Hold up. I was reassured by many,many experts on Monday that the worst of the 'credit crisis' was over. Affter all Bear Sterns only lost 75% of its value instead of 95%. And housing sales in February were 2% higher than in January, as has happened since the Jan/Feb after Columbus sailed the ocean blue. The stock market orgasmed to the moon. Happy times were here once again.

Except reality has a habit of slapping these happy optimists in the face.

Here comes word from Goldman Sachs today:

March 25 (Bloomberg) -- Wall Street banks, brokerages and hedge funds may report $460 billion in credit losses from the collapse of the subprime mortgage market, or almost four times the amount already disclosed, according to Goldman Sachs Group Inc. Profits will continue to wane, other analysts said.
If they are saying $460B, then the real number is about $900B. And this is supposedly 4 times more than what was disclosed? Let's analyze what that says.
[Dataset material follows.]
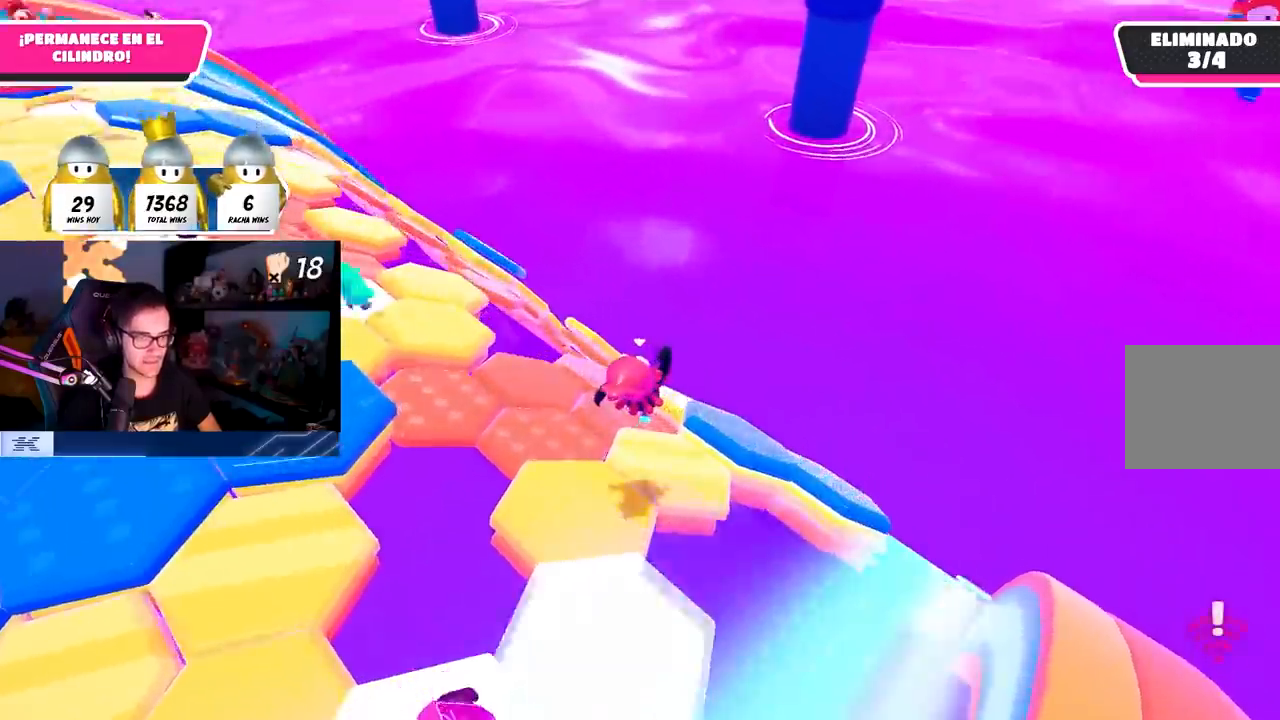
{"buttons": ["CROSS"], "left_stick": "up-right", "right_stick": "center", "events": [[17, "right_stick", "center"], [183, "left_stick", "down-right"], [400, "CROSS", "down"], [400, "left_stick", "up-right"]]}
First off that means that lenders and bankers were either lying when they did the initial disclosure or simply have no clue what the number is and are making shit up as they go along. I think it's more b than a myself, but who knows?

Second if 1/4 of what has been disclosed has led to the mess we're in now, how can quadrupling that amount do anything but vastly expand the mess? How can any sane human being look at this data and say the bottom is here?

My only regret today is that I didn't buy more homebuilder puts.